In the two years that Democrats controlled both Congressional houses, President Biden managed to get three economic bills passed. We’re beginning to benefit from programs that will fund projects and boost America’s economy for years to come. The Freedom Caucus’s demands that this funding be cut is keeping current budgets from passing, but many other Republicans figure that voters are smart enough to see a Republican roadblock.

So far, 252 Idaho projects have been approved under the Bipartisan Infrastructure Act, which Idaho’s senators did support. Projects range from electric school buses to reductions in wildfire risk to rural internet expansion.

Benefits available under the Chips and Science Act, aimed at bringing semiconductor manufacturing back to the U.S., inspired Micron to plan a $15 billion expansion in Idaho. In addition, BSU recently reported receiving millions of dollars for projects ranging from semiconductors to food security to basic scientific research in related areas.

And benefits from the Inflation Reduction Act are beginning. The government plans to invest $266 million to assist Idaho rural business owners, farmers and ranchers in fighting the climate crisis. Plus Idaho Power is getting assistance in installing massive batteries which will store power for peak demand hours, allowing an increase in service without constructing new facilities.

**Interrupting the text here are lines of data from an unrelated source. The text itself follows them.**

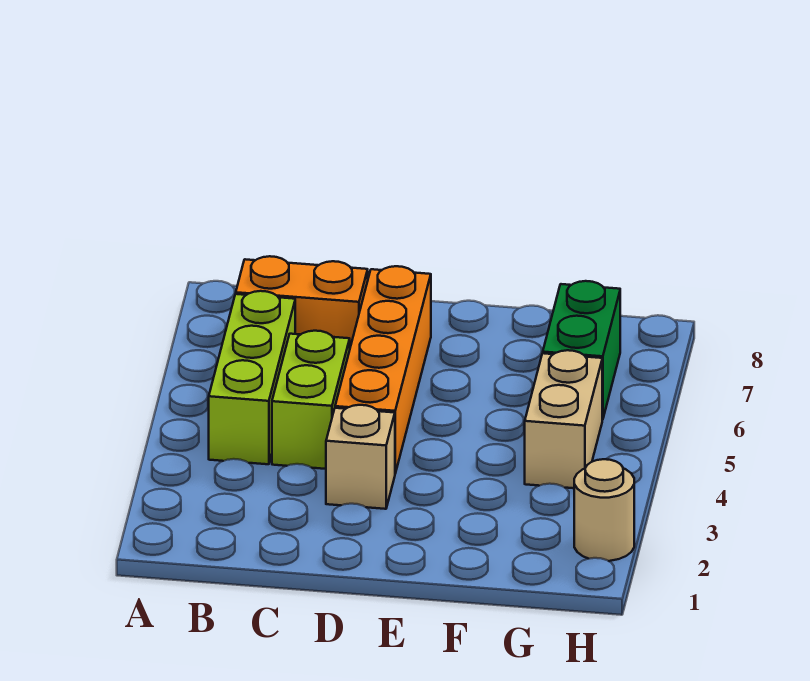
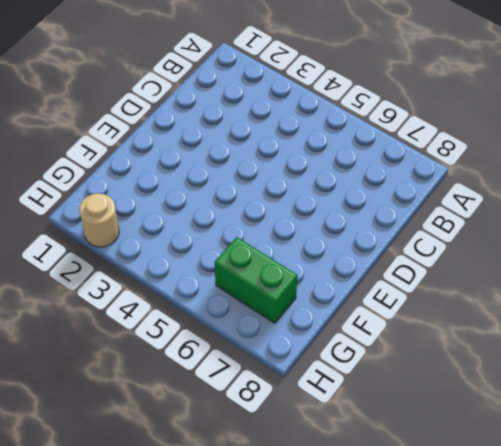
none -> lime brick B4:B6 level 1
none -> orange brick B7:C7 level 1

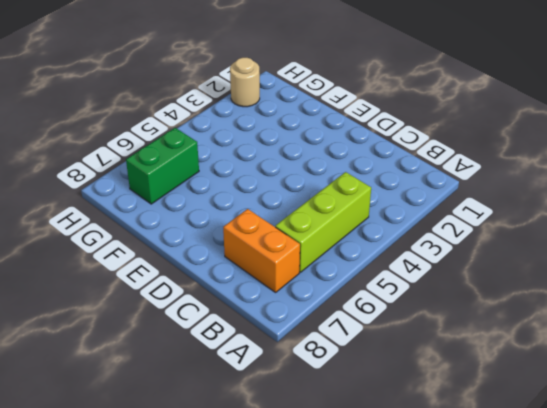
none -> lime brick C4:C5 level 1
none -> tan brick D3 level 1

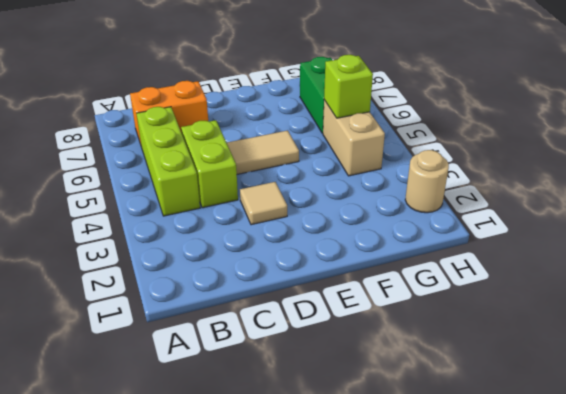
tan tile D3 level 1 -> tan brick D3 level 1
tan tile D5:E5 level 1 -> orange brick D4:D7 level 1
lime brick G5 level 2 -> none

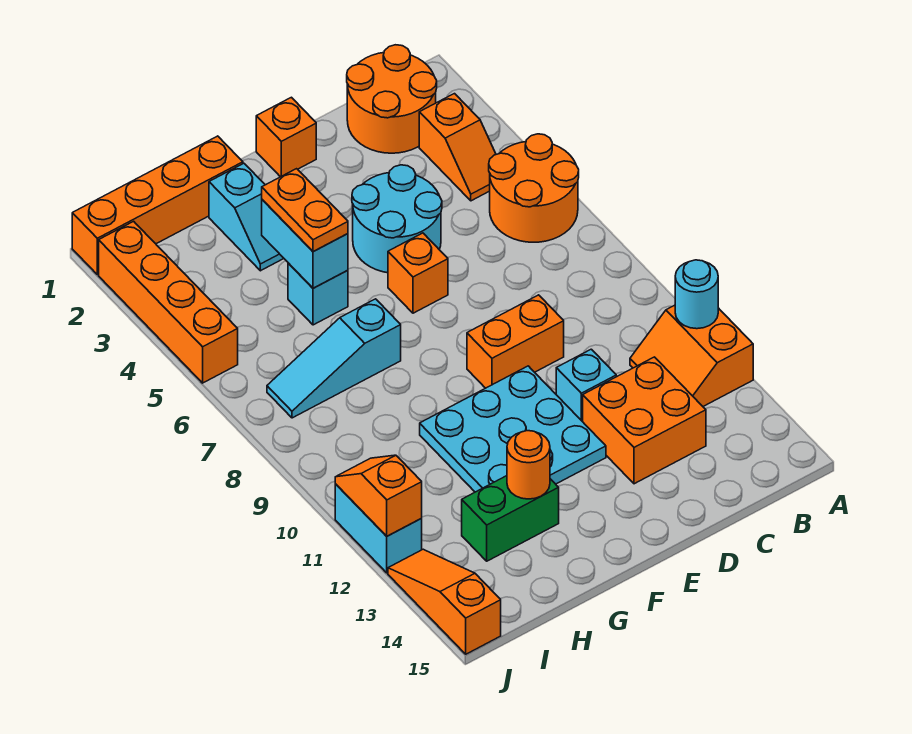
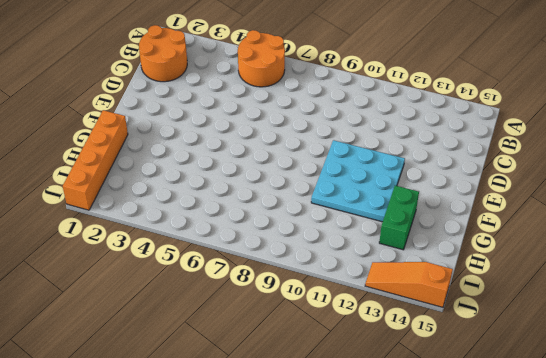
none -> orange slope A11:B12 level 1 top A
none -> orange slope B3:B4 level 1 top 3
none -> orange brick C12:D13 level 1

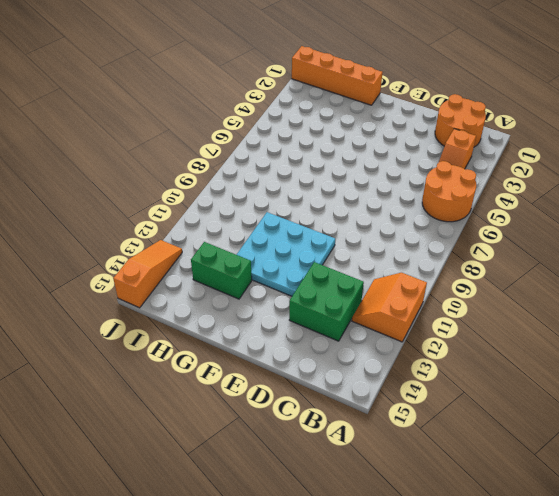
green brick C12:D13 level 1 -> orange brick C12:D13 level 1
none -> cyan round brick D4:E5 level 1
none -> orange brick D9:E9 level 1
none -> cyan brick D11 level 1

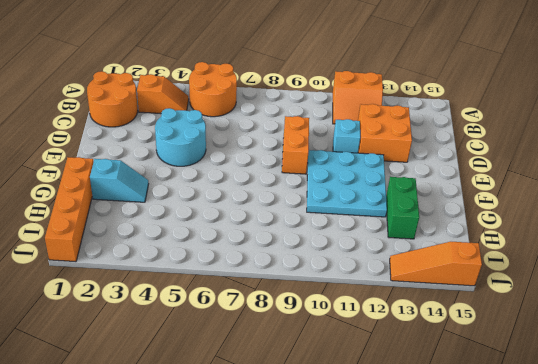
none -> orange brick E1 level 1
none -> orange brick E6 level 1
none -> cyan brick G5 level 1

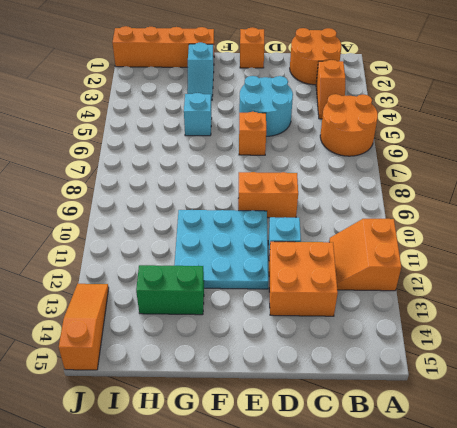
none -> cyan slope G7:I7 level 1 top G
none -> orange brick J2:J5 level 1
none -> cyan brick J11:J12 level 1

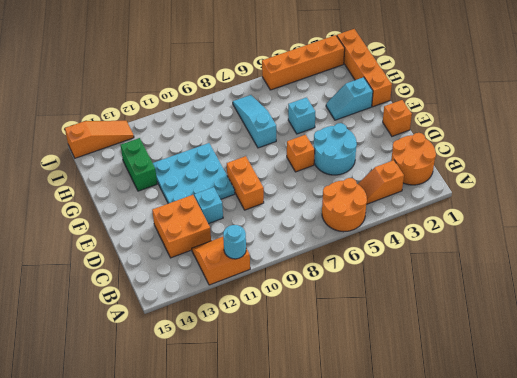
none -> cyan brick J11:J12 level 1
none -> cyan brick G4:G5 level 2
none -> orange round brick G13 level 2

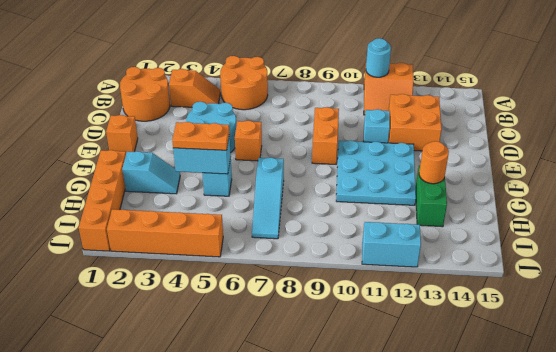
none -> orange slope J13:J15 level 1 top 15
none -> orange slope J11:J12 level 2 top 12

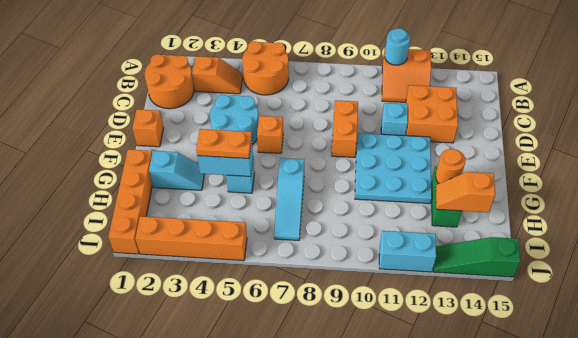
orange slope H13:H14 level 2 top 14 -> orange slope J11:J12 level 2 top 12
green slope J13:J15 level 1 top 15 -> orange slope J13:J15 level 1 top 15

Even those who don’t benefit directly from these acts will benefit from the boost in services and in local economies they’re making possible.

So why isn’t President Biden more popular?

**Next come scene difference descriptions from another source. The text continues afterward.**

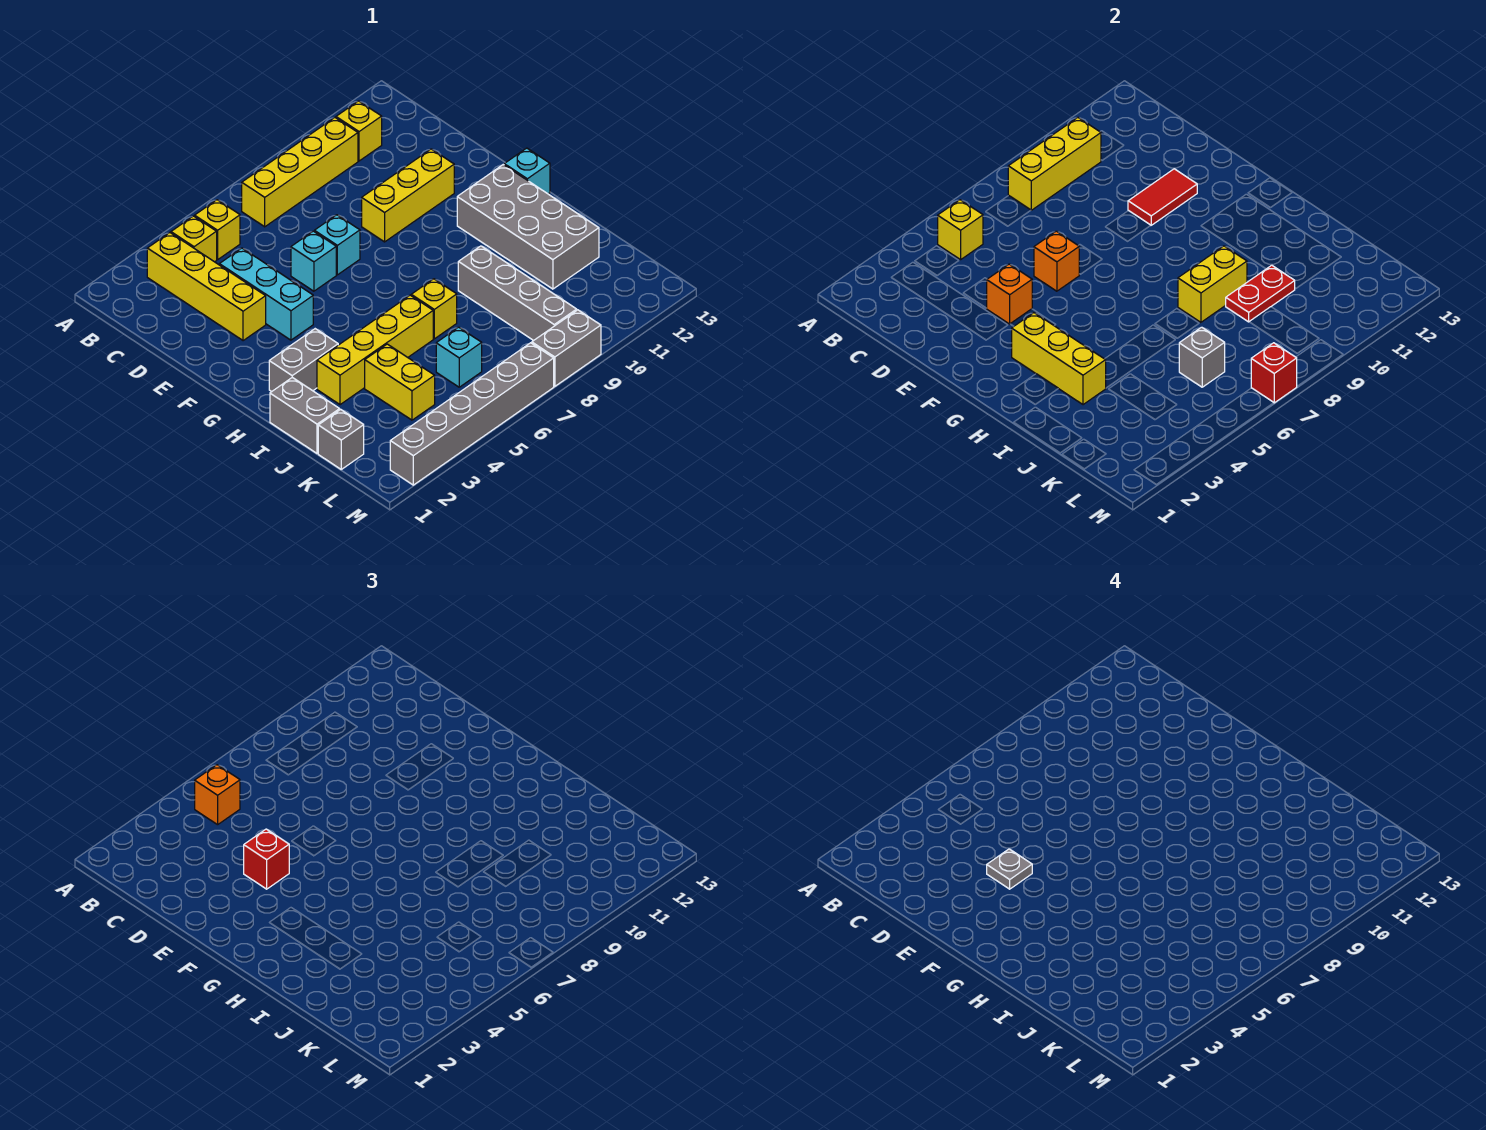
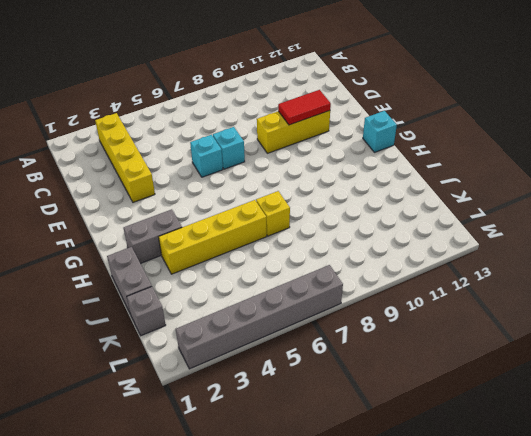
none -> yellow brick B4 level 1
none -> yellow brick B5 level 1
none -> yellow brick B7:B10 level 1
none -> yellow brick B11 level 1

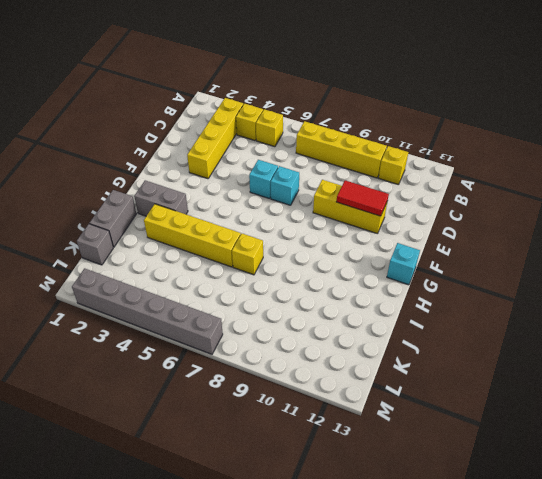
none -> cyan brick D4:F4 level 1
none -> grey brick G11:J12 level 1
none -> grey brick I9:L9 level 1
none -> yellow brick J4:K4 level 1

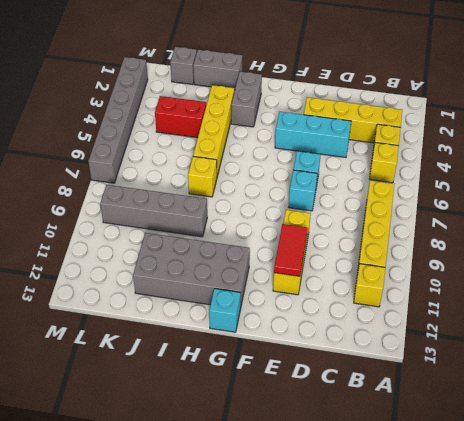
red brick J4:K4 level 1 -> yellow brick J4:K4 level 1
none -> cyan brick K6 level 1
none -> grey brick M8:M9 level 1
none -> yellow brick B5 level 2
none -> yellow brick B8:B10 level 2

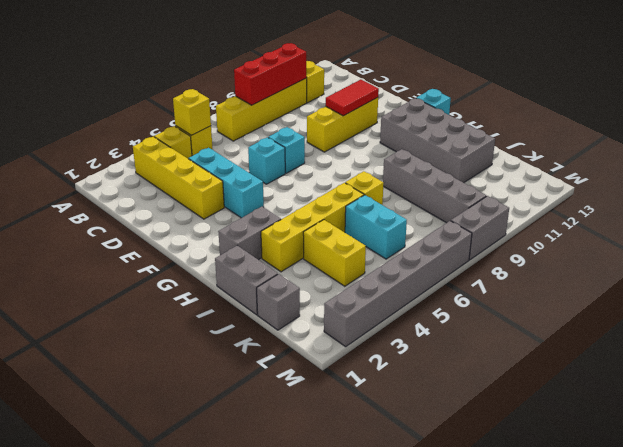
red brick B8:B10 level 2 -> yellow brick B8:B10 level 2
cyan brick J6:K6 level 1 -> cyan brick K6 level 1
none -> orange brick E4 level 2
none -> orange brick E6 level 2
none -> yellow brick G3:I3 level 2
none -> yellow brick I8:I9 level 2

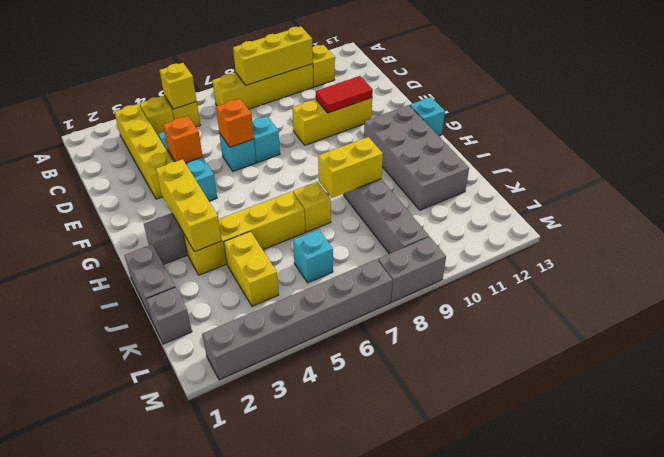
none -> red plate J9:J10 level 2
none -> grey brick K6 level 2
none -> red brick M7 level 2
none -> orange brick B5 level 3

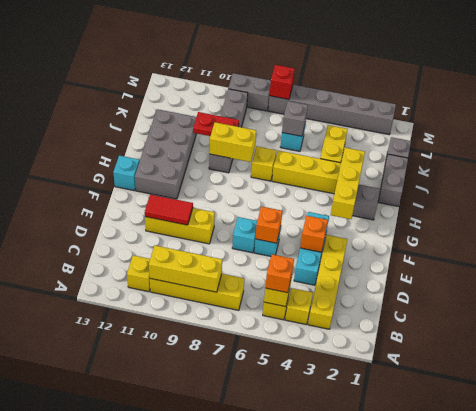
none -> red brick E4 level 3
none -> grey plate E4 level 4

Last month Robert Reich, political blogger and former Secretary Labor, suggested three possible answers.

“One theory is that Trump and Fox News have poisoned their minds.” I think we’ve all met people who believe Obama was a Muslim and Biden wasn’t legally elected. Yet, Reich finds people are more apt to be uninformed than misinformed.

Why are people uninformed? Theory two is that “Biden is terrible at messaging.” Yet, Reich doesn’t see Biden’s speeches as being at fault. “His speeches aren’t electrifying, to be sure. But he says what needs to be said.”

Reich supports a third theory, “Biden doesn’t communicate in ways that today’s media and much of the public are able to hear.” Media no longer regards news as a public service in return for the right to use airways. Today, news reporting needs “to pack a wallop” that will attract viewers/listeners/readers who will draw advertisers.

The “anger, ridicule, and vindictiveness” of Trump’s messages draws an audience more emotionally involved than Biden’s rational statements do. Trump’s emotional rants are interpreted as strength even while Biden’s mature, responsible push toward consensus and compromise gets the results we need.

Other pundits see other reasons. I will feature some soon.